O drama segundo Matéi Visniec e Letizia Russo

24.3.2014  |  por Helena Carnieri

Foto de capa: Leo Aversa

Quatro peças de origem europeia revelam neste Festival de Teatro facetas complementares da escrita do velho mundo. De um lado, o romeno Matéi Visniec, de 58 anos, nutriu sua poesia no autoritarismo do Leste Europeu, e hoje lida com sutilezas da manipulação ideológica em bastiões da liberdade, como a França, onde mora desde os anos 1980. De outro, a italiana Letizia Russo, nascida nos anos 80, representa uma juventude que poderia folgar com a democracia – mesmo com todos os seus defeitos –, mas prefere expressar as inquietações da alma.

“Me considero autor de um teatro engajado, que não faz parte da indústria do divertimento e busca acordar as consciências dormentes”, definiu Visniec quando esteve no Brasil, no ano passado. Para despertar mentes, ele procura alegorias que denunciem o atual esvaziamento de conteúdo, como em Espelho para cegos, que tem sessões na quarta e na quinta-feira. Tal qual na ditadura brasileira, em que espetáculos como O rei da vela driblaram a censura com o uso de ironia fina, aqui ele recorre a metáforas como borboletas carnívoras e caracóis pestilentos para tratar da sociedade de consumo.

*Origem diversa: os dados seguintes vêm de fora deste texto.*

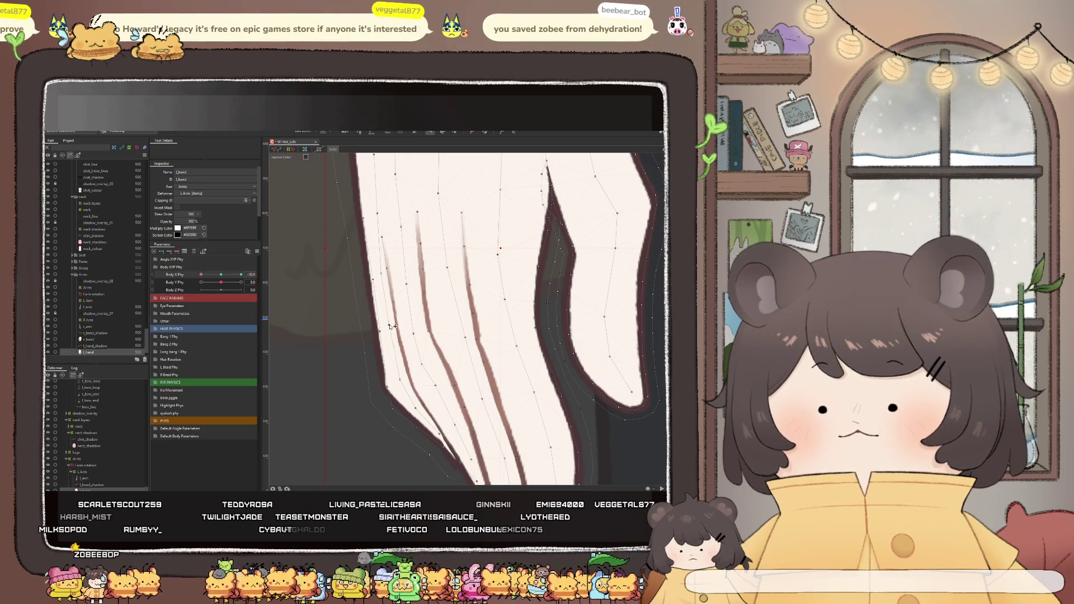
left_click(396, 382)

Também na quarta e na quinta-feira, o diretor Gilberto Gawronski apresenta no Guairinha 2 x Matei, referência à junção de duas peças curtas do autor romeno. O último Godot foi escrita por ele pouco antes de deixar seu país como uma homenagem a Samuel Beckett. Como no célebre Esperando Godot, há um personagem que nunca aparece. “O importante é que o teatro nessa peça renasce na rua. Eu acredito na força do teatro, porque é uma maneira de convidar o público a uma reflexão coletiva, com frequência pelo compartilhamento de uma emoção”, escreveu Visniec à Gazeta do Povo, por e-mail.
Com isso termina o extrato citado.